SPORTS

Giving It Their Best Shot

On the golf tour,

July/August 2007

Reading time min

Giving It Their Best Shot

Photo: David Gonzales/Stanford Athletics

Lauren Todd swung her first club at age 3. Her father and brother had started playing golf, and she recalls that she didn’t want to be left behind. Zack Miller got his clubs when he turned 7. “My grandfather took me out and bought me a set for my birthday.”

This summer, the two senior varsity golfers are launching pro careers, but without the contracts and bonuses that student-athletes turning professional in football, basketball and baseball often enjoy. “It’s financially challenging,” says women’s head coach Caroline O’Connor, who played for two years on the Futures golf tour, the official developmental wing of the Ladies Professional Golf Association. “In golf, when you decide to turn pro, you’ve got nothing but your clubs.”

All-American Todd led the Cardinal women to a fifth-place finish at the NCAAs in May, and tied for ninth place individually by firing an 8-over-par 296 (70-74-76-76) at Daytona Beach’s Legends course. Following the best showing of her collegiate career, she will be playing on the qualifying LPGA circuit this summer—at a time when O’Connor says there are 100 players waiting to get into every tournament. How to measure success? Says Todd: “I’d be happy with full status on the Futures tour.”

Men’s head coach Conrad Ray, who won the Eaton Golf Pride Dave Williams Award as National Coach of the Year, and also was named Regional and Pac-10 Coach of the Year, says “Anyone can call himself a pro, but on the PGA tour, there’s a pretty elaborate process of qualifying stages. And you have to put up $4,000 to play the Open.”

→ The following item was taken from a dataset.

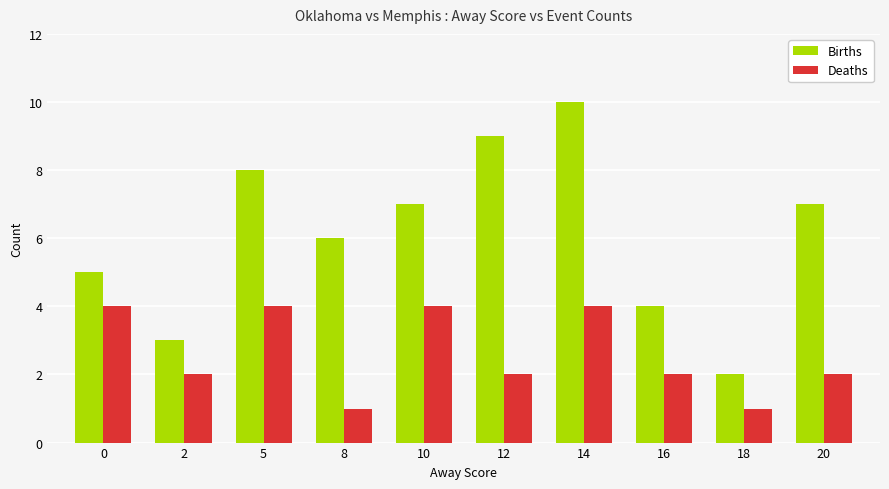

What is the sum of all Deaths values?

26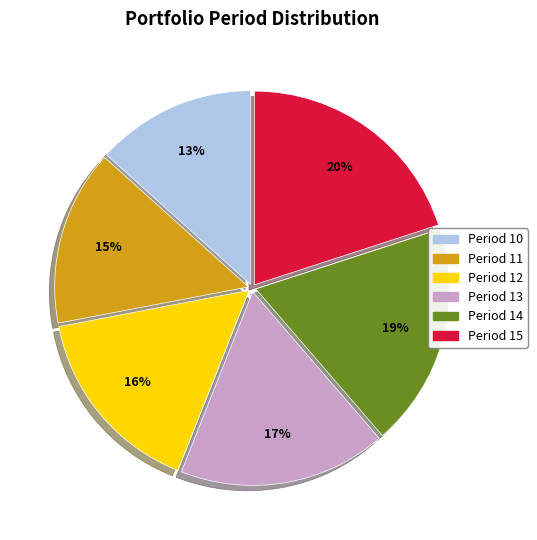

The Period 15 slice represents 20% of the pie. True or false?

True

Miller has been playing qualifying tournaments since his sophomore year. “You drive around every spring, hoping you have a hot hand, hoping you’re on top of your game and hitting it where you need to.” Last summer, he also decided to invest in lessons, find a personal swing coach and change to a long putter. “Before, I had the mindset that, ‘I can figure this out by myself, I know enough to go at it on my own,’” he says. “But I came to think that even the best players in the world have coaches.”

Ray has seen a lot of seniors at a similar fork in the road. “They have to decide, ‘Is golf going to be a career?’” For Miller, answering yes was a defining moment, Ray says. “I definitely encouraged him to seek someone out whose sole job was to help with swing mechanics, and his swing definitely improved and had more consistency.”

The Cardinal men were ranked No. 2 in the nation by Golfweek, after winning six of 11 regular-season tournaments. Seeded 12th, they won the NCAA championship in June, with Miller tying freshman Joseph Bramlett for 15th on the individual leaderboard. Miller says he had the benefit of the latest technology during his four years on the Farm (we’re talking TrackMan Launch Monitors that measure ball speed, spin and launch angle), but the personal touch also was a huge help: Tiger Woods, ’98, often drops by the Stanford golf course when he’s in the area.

“He drove up by himself [last fall], and he had his backwards hat on,” Miller begins, suddenly animated. “I’d only seen him on TV, so it’s weird knowing he actually exists. We watched him hit some balls—awesome. And he had lunch with us, and was talking about the Master’s like it was a junior tournament, and how he was playing horribly.”

Todd looks back on her collegiate career and points to the life lessons she’s learned on the signature courses she’s played, from Scotland’s St. Andrews to California’s Pebble Beach. “Everybody has rounds where you’re two- or three-over on the first six holes, and you get those strokes back with birdies,” she says. “You have to be a real optimist and know that one good shot can turn everything around.”

And when she’s challenged, as she was on the 16th hole of Utah’s Snow Canyon Country Club, at the NCAA western regionals in May? “If it’s an especially difficult shot, I want someone there to hold my hand,” Todd says. She waves her arms in the air, reprising the “Help!” signal she sent to O’Connor. “I’ve been known to flail.”

The Cardinal men won the 2007 NCAA championship on June 2—their first title since 1994, and eighth overall. Junior Rob Grube led with a 6-under 274, posting 18 birdies and finishing third individually.